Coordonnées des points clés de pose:
● ● ● ● ● ● ●

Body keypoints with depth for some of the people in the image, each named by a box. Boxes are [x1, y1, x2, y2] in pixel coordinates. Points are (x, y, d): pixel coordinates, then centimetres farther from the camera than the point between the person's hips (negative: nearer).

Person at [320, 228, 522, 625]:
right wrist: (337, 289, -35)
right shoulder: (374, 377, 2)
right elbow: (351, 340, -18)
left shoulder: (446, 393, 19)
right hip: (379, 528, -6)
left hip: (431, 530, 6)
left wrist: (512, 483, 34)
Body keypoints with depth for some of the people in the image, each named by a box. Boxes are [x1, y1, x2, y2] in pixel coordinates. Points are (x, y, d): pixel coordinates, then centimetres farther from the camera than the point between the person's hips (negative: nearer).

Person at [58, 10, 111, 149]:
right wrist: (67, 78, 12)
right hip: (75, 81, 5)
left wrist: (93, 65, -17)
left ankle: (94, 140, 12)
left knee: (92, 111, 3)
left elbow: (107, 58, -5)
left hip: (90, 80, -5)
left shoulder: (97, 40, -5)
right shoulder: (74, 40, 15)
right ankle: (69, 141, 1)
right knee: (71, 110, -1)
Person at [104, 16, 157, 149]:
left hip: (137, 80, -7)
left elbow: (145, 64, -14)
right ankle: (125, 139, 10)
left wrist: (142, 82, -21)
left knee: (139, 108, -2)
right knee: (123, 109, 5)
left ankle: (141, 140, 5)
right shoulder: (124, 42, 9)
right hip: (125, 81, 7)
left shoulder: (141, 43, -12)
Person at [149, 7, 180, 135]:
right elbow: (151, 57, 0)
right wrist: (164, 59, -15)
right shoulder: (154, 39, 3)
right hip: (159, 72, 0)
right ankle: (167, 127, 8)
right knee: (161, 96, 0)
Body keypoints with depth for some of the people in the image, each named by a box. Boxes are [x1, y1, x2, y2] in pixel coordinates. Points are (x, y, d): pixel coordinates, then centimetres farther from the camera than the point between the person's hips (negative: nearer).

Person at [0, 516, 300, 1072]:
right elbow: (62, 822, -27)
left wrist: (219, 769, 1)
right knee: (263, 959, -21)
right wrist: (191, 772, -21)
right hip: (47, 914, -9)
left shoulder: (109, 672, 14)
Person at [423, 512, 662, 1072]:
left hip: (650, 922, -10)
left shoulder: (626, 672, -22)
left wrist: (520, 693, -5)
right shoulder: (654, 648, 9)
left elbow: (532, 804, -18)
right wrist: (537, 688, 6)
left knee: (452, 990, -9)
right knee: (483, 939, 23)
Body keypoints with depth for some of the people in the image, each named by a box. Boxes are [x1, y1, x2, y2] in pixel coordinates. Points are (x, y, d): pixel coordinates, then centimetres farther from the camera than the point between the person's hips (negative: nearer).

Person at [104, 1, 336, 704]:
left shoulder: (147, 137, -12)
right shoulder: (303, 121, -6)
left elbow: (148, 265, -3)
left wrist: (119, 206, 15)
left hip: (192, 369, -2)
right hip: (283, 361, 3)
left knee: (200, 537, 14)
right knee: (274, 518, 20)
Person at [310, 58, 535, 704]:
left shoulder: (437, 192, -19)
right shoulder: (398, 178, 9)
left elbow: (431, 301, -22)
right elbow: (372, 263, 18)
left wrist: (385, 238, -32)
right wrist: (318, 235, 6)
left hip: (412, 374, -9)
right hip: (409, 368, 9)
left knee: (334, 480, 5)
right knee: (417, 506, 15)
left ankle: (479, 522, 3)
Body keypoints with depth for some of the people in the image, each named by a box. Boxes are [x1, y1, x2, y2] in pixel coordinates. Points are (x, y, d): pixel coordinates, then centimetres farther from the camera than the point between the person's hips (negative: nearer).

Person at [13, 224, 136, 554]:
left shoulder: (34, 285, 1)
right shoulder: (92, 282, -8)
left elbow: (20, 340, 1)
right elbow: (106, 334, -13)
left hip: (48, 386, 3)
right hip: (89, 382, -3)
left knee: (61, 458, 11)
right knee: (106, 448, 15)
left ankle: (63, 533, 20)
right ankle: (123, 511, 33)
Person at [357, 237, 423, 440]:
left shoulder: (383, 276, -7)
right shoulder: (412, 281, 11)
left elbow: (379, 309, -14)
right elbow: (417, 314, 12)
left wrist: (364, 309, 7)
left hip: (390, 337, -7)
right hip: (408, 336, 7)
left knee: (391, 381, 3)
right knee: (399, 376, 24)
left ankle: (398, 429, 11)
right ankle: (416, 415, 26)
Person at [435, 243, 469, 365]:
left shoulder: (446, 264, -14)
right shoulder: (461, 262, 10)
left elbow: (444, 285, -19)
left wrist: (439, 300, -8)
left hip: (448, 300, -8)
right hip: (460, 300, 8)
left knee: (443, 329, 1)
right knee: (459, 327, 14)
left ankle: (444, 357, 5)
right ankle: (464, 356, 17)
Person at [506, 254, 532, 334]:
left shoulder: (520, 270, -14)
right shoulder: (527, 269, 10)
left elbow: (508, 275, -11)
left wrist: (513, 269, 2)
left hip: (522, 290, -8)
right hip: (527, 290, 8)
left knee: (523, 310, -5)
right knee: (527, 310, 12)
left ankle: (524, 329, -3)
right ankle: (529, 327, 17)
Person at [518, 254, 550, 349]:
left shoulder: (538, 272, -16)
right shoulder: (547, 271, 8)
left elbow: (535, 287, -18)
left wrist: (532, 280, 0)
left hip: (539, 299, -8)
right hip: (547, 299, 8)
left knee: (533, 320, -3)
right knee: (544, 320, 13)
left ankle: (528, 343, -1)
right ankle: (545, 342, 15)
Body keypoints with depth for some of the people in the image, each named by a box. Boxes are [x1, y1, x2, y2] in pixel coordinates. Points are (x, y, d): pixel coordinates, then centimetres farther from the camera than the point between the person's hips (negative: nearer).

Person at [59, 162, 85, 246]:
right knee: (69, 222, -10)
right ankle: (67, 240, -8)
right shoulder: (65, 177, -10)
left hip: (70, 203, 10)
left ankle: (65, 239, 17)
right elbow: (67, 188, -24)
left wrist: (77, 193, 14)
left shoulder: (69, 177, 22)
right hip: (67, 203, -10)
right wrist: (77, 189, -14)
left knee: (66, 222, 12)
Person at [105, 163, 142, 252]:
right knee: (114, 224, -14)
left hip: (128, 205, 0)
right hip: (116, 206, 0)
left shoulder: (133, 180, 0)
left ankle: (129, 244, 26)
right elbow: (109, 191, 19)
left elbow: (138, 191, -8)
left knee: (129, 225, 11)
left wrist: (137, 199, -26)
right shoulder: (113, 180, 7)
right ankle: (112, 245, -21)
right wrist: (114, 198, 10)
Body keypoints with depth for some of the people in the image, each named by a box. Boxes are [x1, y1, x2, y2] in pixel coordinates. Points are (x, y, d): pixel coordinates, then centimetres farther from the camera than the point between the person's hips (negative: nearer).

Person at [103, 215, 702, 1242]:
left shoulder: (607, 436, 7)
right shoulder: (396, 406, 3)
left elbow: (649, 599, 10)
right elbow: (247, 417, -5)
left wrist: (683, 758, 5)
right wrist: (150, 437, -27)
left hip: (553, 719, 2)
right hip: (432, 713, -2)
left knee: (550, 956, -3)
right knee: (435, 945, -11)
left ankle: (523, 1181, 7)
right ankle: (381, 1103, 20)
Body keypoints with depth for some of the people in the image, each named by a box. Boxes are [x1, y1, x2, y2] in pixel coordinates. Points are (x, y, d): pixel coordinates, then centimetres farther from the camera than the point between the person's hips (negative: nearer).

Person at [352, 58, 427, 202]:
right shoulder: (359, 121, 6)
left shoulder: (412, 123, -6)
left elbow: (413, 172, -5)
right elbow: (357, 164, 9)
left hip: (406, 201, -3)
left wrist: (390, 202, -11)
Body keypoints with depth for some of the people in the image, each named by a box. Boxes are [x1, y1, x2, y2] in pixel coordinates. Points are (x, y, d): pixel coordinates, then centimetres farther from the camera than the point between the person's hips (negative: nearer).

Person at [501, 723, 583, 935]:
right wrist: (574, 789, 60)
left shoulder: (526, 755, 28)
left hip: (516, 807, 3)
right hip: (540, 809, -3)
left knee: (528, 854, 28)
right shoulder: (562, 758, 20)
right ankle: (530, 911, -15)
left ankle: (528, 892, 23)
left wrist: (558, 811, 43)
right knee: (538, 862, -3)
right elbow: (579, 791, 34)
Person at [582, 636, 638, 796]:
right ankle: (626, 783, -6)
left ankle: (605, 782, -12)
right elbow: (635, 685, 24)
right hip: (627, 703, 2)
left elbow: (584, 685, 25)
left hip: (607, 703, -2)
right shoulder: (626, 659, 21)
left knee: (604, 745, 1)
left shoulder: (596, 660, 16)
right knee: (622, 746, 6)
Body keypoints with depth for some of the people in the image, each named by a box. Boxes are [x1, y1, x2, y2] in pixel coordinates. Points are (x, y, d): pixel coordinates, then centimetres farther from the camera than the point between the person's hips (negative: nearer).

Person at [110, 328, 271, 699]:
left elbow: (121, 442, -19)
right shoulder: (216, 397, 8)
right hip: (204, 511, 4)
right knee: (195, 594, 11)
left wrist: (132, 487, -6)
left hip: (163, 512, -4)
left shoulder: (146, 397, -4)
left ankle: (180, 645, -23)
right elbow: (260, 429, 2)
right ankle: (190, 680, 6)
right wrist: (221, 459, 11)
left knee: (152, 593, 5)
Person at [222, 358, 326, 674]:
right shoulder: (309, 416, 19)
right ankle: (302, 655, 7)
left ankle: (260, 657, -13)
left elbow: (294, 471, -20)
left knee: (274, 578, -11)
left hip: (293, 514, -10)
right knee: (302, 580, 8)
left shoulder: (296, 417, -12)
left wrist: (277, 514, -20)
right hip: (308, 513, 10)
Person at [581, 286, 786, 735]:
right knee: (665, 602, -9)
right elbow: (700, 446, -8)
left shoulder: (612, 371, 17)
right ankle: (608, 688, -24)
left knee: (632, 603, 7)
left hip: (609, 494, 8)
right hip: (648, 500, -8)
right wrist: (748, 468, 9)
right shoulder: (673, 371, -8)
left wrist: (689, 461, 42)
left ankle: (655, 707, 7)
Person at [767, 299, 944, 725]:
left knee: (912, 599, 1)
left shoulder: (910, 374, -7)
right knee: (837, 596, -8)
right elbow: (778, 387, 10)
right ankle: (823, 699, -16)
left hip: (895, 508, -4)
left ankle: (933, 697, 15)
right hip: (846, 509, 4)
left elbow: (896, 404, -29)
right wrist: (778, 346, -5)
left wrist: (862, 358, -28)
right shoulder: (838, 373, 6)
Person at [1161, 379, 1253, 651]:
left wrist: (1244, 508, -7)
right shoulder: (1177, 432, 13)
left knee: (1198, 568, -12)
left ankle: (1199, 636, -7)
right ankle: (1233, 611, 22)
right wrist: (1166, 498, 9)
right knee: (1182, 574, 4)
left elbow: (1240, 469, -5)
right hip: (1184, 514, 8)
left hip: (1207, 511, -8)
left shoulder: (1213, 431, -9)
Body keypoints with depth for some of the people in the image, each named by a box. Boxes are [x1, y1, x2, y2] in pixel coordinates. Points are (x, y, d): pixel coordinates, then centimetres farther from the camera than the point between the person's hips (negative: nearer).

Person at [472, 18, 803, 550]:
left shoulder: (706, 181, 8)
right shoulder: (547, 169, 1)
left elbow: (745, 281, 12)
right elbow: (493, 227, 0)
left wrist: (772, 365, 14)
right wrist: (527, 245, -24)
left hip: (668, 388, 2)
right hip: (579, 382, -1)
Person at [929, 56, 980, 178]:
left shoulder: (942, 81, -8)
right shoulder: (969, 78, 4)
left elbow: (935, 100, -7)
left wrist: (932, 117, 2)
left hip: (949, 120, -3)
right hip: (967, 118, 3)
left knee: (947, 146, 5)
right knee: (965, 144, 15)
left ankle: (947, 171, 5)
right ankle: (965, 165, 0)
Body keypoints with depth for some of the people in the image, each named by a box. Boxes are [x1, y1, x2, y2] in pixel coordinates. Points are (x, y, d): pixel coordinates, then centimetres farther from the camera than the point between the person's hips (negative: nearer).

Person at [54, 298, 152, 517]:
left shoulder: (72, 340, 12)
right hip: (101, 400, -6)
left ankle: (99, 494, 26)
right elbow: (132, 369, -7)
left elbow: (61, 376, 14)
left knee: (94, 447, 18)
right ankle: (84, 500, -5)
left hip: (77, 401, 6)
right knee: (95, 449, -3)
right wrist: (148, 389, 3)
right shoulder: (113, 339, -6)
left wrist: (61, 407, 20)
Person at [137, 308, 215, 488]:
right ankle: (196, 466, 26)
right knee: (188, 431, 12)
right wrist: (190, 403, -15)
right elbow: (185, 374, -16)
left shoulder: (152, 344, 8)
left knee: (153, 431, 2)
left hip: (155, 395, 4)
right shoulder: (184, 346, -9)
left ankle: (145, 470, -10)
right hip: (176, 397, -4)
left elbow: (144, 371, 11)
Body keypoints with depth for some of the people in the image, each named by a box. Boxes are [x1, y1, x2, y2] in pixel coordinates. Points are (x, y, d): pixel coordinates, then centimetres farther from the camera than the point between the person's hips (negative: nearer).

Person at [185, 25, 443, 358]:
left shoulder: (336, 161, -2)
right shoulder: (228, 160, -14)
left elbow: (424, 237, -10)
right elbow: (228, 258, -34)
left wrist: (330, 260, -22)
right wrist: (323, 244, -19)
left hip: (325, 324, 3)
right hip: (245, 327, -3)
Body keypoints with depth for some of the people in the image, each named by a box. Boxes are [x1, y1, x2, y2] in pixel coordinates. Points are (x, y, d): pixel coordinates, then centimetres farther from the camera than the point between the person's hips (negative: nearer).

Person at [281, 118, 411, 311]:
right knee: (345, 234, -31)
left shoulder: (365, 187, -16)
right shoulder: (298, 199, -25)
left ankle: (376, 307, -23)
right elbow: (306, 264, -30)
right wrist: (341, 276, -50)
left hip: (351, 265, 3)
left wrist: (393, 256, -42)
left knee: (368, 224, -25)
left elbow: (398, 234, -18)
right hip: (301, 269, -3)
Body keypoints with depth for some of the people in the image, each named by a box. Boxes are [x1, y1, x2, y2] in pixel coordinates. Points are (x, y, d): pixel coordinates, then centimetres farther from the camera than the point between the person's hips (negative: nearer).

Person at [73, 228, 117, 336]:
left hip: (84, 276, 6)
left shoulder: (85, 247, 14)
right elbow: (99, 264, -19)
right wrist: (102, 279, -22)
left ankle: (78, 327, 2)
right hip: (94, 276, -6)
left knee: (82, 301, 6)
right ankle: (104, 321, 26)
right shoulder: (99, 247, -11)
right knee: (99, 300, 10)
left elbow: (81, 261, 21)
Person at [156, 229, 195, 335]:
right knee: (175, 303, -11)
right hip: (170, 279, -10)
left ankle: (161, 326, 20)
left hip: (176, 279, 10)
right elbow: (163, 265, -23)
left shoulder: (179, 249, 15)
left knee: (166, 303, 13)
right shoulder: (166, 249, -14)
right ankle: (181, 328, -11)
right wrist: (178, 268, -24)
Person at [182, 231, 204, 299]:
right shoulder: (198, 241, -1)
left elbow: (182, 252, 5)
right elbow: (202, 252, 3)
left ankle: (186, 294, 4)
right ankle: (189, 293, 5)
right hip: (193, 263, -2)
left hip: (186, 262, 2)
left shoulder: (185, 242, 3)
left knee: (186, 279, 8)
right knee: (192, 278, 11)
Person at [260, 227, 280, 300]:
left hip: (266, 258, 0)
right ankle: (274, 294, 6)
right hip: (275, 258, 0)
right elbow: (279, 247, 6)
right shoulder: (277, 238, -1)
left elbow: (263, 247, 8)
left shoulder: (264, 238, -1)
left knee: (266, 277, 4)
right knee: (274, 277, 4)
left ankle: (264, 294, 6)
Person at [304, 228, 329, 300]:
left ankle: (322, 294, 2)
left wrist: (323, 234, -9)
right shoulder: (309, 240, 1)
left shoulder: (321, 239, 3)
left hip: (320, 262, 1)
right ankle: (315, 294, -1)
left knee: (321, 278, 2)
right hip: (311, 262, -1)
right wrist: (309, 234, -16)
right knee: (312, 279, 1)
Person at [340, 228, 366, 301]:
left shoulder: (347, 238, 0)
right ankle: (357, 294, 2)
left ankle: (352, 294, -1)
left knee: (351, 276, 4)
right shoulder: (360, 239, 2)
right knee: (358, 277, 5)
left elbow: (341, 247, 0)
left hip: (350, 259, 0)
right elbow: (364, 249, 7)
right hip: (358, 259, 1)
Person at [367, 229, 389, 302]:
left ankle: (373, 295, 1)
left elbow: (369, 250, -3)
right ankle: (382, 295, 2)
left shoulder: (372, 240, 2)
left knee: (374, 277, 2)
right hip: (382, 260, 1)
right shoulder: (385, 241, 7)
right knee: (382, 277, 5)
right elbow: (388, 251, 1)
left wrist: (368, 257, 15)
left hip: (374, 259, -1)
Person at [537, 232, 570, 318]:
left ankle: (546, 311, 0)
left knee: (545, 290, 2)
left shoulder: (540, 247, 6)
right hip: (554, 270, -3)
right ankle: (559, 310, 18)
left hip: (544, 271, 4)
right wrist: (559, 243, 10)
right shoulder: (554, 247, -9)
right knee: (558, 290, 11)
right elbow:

● ● ● ● ● ● ●

Objectif de l'exercice: Présentez sous forme de tableau Markdown tout ce qui va, dans la liste, de la ligne contenant « right hip: (204, 511, 4) » jusqu'à celle contenant « left shoulder: (1213, 431, -9) », ces deux lignes comprises et les lignes vides omises. Le tableau a deux colonnes : N° pour le numéro de rang et Contenu pour la ligne.

Corrigé:
| N° | Contenu |
|---|---|
| 1 | right hip: (204, 511, 4) |
| 2 | right knee: (195, 594, 11) |
| 3 | left wrist: (132, 487, -6) |
| 4 | left hip: (163, 512, -4) |
| 5 | left shoulder: (146, 397, -4) |
| 6 | left ankle: (180, 645, -23) |
| 7 | right elbow: (260, 429, 2) |
| 8 | right ankle: (190, 680, 6) |
| 9 | right wrist: (221, 459, 11) |
| 10 | left knee: (152, 593, 5) |
| 11 | Person at [222, 358, 326, 674]: |
| 12 | right shoulder: (309, 416, 19) |
| 13 | right ankle: (302, 655, 7) |
| 14 | left ankle: (260, 657, -13) |
| 15 | left elbow: (294, 471, -20) |
| 16 | left knee: (274, 578, -11) |
| 17 | left hip: (293, 514, -10) |
| 18 | right knee: (302, 580, 8) |
| 19 | left shoulder: (296, 417, -12) |
| 20 | left wrist: (277, 514, -20) |
| 21 | right hip: (308, 513, 10) |
| 22 | Person at [581, 286, 786, 735]: |
| 23 | right knee: (665, 602, -9) |
| 24 | right elbow: (700, 446, -8) |
| 25 | left shoulder: (612, 371, 17) |
| 26 | right ankle: (608, 688, -24) |
| 27 | left knee: (632, 603, 7) |
| 28 | left hip: (609, 494, 8) |
| 29 | right hip: (648, 500, -8) |
| 30 | right wrist: (748, 468, 9) |
| 31 | right shoulder: (673, 371, -8) |
| 32 | left wrist: (689, 461, 42) |
| 33 | left ankle: (655, 707, 7) |
| 34 | Person at [767, 299, 944, 725]: |
| 35 | left knee: (912, 599, 1) |
| 36 | left shoulder: (910, 374, -7) |
| 37 | right knee: (837, 596, -8) |
| 38 | right elbow: (778, 387, 10) |
| 39 | right ankle: (823, 699, -16) |
| 40 | left hip: (895, 508, -4) |
| 41 | left ankle: (933, 697, 15) |
| 42 | right hip: (846, 509, 4) |
| 43 | left elbow: (896, 404, -29) |
| 44 | right wrist: (778, 346, -5) |
| 45 | left wrist: (862, 358, -28) |
| 46 | right shoulder: (838, 373, 6) |
| 47 | Person at [1161, 379, 1253, 651]: |
| 48 | left wrist: (1244, 508, -7) |
| 49 | right shoulder: (1177, 432, 13) |
| 50 | left knee: (1198, 568, -12) |
| 51 | left ankle: (1199, 636, -7) |
| 52 | right ankle: (1233, 611, 22) |
| 53 | right wrist: (1166, 498, 9) |
| 54 | right knee: (1182, 574, 4) |
| 55 | left elbow: (1240, 469, -5) |
| 56 | right hip: (1184, 514, 8) |
| 57 | left hip: (1207, 511, -8) |
| 58 | left shoulder: (1213, 431, -9) |